17 octubre, 2008

Hojas y raíces

Un campesino labraba su campo, cuando se le acercó un oso.

-¡Campesino, te voy a matar! -gritó.

-¡No me mates! -suplicó éste-. Sembraré nabos y los repartiremos; me quedaré con las raíces y te daré las hojas.

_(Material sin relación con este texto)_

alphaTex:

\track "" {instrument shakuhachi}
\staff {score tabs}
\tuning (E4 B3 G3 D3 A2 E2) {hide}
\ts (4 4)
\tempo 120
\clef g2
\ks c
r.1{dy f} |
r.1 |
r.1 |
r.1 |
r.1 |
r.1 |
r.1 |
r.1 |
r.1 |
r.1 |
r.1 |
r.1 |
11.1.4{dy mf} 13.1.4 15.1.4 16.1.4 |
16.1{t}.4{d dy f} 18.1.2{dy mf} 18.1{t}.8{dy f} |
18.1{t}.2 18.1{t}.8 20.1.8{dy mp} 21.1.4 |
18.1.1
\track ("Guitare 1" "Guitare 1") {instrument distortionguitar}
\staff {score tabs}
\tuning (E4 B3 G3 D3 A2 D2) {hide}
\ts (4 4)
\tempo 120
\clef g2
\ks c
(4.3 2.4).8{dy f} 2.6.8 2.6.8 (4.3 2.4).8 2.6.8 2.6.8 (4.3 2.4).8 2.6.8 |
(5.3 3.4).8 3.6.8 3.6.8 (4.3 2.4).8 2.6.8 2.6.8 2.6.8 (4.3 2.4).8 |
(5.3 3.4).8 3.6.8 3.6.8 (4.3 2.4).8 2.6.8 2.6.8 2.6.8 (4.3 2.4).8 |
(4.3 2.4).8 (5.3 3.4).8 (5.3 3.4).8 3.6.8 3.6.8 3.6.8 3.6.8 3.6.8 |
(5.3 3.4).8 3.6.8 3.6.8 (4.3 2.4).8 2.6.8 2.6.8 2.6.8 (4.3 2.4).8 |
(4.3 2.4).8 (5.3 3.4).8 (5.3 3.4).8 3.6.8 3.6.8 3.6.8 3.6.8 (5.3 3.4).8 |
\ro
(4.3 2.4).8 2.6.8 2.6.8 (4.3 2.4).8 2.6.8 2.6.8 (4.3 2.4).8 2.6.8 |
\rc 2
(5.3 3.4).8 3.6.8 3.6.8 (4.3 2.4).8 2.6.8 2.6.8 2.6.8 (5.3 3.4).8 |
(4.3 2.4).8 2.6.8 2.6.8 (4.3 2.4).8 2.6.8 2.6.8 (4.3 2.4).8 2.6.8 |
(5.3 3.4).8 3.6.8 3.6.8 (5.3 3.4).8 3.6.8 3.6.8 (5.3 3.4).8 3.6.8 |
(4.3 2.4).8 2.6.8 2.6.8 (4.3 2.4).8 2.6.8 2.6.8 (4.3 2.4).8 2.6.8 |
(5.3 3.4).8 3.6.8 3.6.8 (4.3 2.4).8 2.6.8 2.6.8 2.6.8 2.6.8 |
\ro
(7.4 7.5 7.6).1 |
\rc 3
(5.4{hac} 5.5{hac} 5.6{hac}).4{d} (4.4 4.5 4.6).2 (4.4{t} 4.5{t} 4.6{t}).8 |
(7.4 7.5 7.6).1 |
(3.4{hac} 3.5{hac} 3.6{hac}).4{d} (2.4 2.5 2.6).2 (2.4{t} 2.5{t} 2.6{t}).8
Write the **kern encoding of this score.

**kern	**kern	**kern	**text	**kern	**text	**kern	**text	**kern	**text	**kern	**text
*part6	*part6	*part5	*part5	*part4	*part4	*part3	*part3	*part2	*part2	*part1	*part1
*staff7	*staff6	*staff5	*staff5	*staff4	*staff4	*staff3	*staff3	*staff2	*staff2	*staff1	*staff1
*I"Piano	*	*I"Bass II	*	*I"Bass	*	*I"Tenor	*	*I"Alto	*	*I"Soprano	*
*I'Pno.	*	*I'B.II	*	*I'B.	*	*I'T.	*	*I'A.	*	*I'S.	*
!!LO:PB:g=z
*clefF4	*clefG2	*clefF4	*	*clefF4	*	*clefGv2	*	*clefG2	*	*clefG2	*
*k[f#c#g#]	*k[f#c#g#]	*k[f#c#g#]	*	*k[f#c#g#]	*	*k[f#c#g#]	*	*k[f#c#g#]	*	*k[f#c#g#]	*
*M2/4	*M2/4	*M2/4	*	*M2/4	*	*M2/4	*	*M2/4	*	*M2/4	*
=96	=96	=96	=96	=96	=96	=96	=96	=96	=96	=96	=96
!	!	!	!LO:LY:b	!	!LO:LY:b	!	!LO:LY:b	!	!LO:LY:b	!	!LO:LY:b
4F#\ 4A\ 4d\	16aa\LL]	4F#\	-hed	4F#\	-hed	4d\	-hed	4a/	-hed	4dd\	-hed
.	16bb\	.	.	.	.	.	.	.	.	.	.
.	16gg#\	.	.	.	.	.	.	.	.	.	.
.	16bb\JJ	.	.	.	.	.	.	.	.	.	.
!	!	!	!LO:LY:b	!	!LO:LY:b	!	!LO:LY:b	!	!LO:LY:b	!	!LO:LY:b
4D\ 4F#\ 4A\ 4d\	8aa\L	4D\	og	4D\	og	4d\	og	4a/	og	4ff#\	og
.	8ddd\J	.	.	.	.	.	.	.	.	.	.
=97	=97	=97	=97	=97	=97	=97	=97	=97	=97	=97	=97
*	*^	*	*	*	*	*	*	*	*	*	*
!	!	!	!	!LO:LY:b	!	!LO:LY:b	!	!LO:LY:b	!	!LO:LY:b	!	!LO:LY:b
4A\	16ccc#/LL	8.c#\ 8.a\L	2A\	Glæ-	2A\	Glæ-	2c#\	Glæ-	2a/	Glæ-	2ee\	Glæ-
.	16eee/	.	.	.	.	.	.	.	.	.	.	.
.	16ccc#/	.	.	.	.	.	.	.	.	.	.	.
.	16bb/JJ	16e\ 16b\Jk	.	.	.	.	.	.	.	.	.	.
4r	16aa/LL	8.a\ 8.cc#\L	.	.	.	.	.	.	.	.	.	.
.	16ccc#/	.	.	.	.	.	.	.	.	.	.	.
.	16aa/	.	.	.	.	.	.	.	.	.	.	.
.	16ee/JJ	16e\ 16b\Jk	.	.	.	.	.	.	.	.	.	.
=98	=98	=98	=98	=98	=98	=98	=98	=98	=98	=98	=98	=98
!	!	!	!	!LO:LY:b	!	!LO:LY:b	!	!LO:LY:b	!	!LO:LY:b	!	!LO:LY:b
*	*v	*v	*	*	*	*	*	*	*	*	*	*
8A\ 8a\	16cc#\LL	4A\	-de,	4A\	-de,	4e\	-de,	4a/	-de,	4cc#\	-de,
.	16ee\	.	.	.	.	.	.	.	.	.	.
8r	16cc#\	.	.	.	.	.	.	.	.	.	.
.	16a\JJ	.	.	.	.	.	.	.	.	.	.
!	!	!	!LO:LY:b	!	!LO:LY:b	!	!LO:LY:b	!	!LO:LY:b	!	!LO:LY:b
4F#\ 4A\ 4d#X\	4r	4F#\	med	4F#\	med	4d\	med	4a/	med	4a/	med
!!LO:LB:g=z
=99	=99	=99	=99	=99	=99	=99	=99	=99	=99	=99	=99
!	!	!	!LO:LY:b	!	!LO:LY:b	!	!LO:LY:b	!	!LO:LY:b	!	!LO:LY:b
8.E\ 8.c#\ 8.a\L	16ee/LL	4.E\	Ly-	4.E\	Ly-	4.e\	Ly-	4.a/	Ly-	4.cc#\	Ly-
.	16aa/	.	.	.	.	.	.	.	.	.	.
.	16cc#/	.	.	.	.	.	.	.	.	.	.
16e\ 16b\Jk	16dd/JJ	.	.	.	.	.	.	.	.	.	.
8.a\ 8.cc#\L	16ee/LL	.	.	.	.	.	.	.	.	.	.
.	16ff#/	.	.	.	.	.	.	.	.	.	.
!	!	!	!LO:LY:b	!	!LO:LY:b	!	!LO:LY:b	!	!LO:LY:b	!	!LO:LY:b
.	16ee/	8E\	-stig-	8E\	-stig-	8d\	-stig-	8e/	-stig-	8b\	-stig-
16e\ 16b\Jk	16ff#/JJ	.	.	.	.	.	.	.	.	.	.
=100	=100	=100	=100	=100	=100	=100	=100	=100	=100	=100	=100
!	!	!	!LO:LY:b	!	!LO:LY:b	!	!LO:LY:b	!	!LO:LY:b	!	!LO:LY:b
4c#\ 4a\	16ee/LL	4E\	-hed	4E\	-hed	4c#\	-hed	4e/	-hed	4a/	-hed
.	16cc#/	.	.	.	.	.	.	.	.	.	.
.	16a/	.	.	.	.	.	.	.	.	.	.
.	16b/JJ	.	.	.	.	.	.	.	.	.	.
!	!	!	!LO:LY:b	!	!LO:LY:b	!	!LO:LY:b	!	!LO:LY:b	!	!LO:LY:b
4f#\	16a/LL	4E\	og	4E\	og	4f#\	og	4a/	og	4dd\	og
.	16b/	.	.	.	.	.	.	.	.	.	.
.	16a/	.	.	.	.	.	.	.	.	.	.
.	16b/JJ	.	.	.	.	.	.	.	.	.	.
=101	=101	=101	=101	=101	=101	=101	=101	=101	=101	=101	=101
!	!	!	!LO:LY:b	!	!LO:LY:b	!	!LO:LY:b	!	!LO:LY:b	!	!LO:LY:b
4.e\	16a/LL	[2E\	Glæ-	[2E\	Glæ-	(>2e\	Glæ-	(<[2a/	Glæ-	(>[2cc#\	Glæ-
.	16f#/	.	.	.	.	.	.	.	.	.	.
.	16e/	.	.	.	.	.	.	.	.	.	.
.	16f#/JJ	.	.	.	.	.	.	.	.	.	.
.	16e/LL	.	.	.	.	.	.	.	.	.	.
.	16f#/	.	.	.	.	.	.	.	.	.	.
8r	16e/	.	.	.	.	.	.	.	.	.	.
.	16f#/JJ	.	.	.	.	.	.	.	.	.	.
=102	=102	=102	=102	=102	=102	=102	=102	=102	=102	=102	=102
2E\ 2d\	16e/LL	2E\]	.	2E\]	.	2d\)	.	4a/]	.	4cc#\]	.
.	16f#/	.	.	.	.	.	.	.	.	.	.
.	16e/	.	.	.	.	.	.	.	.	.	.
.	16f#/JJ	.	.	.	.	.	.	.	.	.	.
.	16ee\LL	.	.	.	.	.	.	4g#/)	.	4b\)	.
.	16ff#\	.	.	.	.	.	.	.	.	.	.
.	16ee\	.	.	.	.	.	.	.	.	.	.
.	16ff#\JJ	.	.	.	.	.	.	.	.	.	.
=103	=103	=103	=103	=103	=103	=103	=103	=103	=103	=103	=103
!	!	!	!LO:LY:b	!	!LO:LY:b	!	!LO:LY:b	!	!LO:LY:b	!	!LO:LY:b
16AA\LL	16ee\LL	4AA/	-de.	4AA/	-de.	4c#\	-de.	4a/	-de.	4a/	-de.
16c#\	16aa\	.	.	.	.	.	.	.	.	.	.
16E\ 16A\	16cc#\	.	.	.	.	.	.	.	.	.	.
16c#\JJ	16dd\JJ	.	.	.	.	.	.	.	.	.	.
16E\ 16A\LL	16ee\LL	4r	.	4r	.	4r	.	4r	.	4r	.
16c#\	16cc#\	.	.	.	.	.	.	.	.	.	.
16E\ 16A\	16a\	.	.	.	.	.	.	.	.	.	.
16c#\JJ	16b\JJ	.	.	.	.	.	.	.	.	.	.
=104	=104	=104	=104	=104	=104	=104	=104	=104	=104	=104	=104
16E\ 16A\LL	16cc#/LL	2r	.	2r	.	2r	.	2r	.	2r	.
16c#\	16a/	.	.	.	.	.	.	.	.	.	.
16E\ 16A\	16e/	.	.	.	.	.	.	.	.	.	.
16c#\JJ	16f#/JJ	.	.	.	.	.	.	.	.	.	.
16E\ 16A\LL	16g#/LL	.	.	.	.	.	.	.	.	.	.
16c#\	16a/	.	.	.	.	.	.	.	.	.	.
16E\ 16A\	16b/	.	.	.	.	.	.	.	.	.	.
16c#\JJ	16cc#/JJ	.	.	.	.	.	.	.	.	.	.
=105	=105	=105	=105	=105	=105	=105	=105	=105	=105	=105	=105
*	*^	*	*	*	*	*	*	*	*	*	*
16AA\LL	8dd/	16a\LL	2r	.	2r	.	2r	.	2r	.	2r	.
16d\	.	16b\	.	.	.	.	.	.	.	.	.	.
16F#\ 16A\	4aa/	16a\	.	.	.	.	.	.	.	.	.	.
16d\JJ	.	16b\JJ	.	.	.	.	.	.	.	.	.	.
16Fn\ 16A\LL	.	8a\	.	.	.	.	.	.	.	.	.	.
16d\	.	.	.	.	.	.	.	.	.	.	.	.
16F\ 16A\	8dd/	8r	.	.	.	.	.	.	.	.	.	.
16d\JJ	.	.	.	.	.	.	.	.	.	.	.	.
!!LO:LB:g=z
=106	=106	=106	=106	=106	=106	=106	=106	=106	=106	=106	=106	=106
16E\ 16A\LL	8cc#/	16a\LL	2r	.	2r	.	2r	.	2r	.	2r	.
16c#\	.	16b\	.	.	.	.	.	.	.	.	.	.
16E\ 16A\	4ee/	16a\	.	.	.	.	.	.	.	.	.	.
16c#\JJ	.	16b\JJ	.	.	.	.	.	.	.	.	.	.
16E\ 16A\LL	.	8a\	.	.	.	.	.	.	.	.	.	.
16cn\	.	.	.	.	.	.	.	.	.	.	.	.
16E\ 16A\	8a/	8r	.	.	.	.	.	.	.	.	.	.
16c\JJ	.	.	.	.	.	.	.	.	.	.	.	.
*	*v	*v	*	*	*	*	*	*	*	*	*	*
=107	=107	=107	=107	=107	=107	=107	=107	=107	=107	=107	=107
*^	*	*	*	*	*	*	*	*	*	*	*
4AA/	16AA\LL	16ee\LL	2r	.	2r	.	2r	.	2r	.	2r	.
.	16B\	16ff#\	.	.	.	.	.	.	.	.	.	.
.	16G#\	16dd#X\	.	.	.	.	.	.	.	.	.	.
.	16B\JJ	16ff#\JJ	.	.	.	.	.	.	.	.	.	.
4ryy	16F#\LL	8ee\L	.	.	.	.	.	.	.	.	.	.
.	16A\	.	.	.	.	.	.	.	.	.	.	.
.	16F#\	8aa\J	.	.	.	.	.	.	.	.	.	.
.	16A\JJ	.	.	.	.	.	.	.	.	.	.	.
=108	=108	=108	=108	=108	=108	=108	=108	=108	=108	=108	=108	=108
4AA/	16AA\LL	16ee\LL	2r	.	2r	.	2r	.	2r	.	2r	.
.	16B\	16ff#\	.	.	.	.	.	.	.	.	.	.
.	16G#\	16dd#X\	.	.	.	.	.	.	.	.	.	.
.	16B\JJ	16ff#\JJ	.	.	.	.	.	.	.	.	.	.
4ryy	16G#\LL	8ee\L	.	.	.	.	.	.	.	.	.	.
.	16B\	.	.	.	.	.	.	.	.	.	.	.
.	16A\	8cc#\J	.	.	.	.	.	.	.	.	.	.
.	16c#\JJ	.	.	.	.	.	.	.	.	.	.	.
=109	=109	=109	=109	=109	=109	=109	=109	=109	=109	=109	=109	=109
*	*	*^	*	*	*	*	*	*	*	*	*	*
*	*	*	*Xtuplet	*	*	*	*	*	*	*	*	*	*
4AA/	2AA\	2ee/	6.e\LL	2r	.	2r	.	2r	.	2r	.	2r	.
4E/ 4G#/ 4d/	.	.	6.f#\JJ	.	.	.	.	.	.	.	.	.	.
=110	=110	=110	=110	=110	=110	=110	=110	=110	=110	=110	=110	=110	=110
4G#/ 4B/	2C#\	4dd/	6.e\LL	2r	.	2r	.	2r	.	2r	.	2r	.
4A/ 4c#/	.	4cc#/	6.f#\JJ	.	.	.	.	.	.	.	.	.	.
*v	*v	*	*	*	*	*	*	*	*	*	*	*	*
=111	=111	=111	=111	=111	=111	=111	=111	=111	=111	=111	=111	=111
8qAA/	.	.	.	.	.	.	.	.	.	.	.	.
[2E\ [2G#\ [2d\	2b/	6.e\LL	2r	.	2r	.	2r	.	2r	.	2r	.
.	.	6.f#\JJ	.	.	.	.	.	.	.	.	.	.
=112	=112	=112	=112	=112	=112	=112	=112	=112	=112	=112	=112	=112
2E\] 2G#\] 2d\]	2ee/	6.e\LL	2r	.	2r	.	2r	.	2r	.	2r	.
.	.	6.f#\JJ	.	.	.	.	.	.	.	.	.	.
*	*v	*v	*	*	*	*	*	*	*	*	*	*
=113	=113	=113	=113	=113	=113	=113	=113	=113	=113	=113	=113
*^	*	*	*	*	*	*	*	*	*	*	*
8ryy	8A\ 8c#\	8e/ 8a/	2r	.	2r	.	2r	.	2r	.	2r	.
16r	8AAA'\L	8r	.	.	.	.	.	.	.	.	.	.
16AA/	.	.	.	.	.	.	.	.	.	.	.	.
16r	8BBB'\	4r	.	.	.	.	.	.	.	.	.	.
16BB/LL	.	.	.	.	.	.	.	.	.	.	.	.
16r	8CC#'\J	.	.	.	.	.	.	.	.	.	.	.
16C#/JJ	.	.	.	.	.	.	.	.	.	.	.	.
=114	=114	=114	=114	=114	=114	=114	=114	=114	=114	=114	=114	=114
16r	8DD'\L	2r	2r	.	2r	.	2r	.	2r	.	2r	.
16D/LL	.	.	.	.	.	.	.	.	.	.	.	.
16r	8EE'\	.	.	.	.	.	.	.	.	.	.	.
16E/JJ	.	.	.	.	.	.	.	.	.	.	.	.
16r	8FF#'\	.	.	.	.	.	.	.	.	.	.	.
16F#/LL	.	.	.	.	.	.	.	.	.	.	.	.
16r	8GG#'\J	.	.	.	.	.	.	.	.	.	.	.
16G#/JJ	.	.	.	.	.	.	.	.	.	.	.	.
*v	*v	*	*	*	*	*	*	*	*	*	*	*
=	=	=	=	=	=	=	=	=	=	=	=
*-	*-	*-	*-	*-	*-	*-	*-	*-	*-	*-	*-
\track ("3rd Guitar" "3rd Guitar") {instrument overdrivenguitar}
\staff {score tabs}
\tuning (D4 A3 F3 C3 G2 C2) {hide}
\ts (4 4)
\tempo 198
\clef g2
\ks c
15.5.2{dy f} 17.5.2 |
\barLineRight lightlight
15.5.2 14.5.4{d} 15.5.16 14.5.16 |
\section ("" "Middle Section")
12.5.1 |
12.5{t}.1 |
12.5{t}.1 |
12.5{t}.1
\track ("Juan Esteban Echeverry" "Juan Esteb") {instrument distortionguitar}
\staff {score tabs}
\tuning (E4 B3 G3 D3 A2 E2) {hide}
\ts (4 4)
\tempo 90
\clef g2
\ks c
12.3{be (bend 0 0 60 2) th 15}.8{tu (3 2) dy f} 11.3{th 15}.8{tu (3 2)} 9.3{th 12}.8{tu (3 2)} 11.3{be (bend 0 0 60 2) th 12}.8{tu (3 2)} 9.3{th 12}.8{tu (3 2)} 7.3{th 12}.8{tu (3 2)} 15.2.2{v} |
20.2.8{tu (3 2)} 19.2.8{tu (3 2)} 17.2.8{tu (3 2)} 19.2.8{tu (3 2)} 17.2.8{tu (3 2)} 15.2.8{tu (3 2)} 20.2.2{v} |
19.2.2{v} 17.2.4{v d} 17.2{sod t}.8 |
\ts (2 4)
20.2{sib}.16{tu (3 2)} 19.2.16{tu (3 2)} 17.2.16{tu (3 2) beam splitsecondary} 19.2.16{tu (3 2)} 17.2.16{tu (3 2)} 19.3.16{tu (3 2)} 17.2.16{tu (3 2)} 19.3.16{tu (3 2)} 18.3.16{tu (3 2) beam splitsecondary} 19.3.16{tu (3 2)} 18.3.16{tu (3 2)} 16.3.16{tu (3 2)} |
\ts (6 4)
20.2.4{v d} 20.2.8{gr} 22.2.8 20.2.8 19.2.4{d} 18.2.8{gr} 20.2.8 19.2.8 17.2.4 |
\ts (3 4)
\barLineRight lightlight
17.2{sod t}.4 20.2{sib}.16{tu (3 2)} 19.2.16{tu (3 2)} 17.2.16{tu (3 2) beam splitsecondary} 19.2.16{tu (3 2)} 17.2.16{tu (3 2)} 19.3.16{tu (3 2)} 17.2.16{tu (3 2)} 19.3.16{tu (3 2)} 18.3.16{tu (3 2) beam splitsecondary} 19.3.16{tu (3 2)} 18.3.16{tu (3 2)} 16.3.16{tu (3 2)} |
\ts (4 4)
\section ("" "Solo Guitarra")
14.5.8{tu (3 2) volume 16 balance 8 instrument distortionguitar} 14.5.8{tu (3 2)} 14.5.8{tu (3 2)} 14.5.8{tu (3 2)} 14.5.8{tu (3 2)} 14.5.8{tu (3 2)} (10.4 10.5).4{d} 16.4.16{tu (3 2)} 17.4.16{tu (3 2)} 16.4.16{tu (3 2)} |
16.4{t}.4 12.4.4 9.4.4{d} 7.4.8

El oso aceptó y se retiró al bosque.

Vino el tiempo de la cosecha. El campesino empezó a escarbar la tierra y a recoger los nabos; el oso salió del bosque para recibir su parte.

-¡Hola, campesino! Ha llegado el momento de que cumplas tu promesa - dijo el oso.

-Con mucho gusto, amigo. Si quieres, yo mismo te llevaré tu parte - contestó el campesino.

Y tras juntar todo, le llevó al bosque un carro lleno de hojas de nabo. El oso quedó satisfecho de lo que consideró un justo reparto.

Un día, el campesino cargó su carro con los nabos. Se dirigía a la ciudad, con el objeto de venderlos, cuando en el camino tropezó con el oso, que le dijo:

-¡Hola! ¿Adónde vas?

-Ya ves, voy a la ciudad a vender las raíces de los nabos.

-Muy bien, pero déjame probar qué tal saben.

No hubo más remedio que darle un nabo para que lo probase. Apenas el oso lo comió, rugió furioso:

-¡Miserable! ¡Me has engañado! ¡Las raíces saben mucho mejor que las hojas! Cuando siembres otra vez, me darás las raíces y te quedarás con las hojas.

-Bien -contestó el campesino y en lugar de sembrar nabos sembró trigo.

Llegó el tiempo de recolectar y tomó para sí las espigas, que desgranó, molió y con su harina amasó y coció ricos panes, mientras que al oso le dio las raíces del trigo.


Fragmento de “El campesino, el oso y la zorra”, cuento de Aleksandr Afanasiev (1826-1871).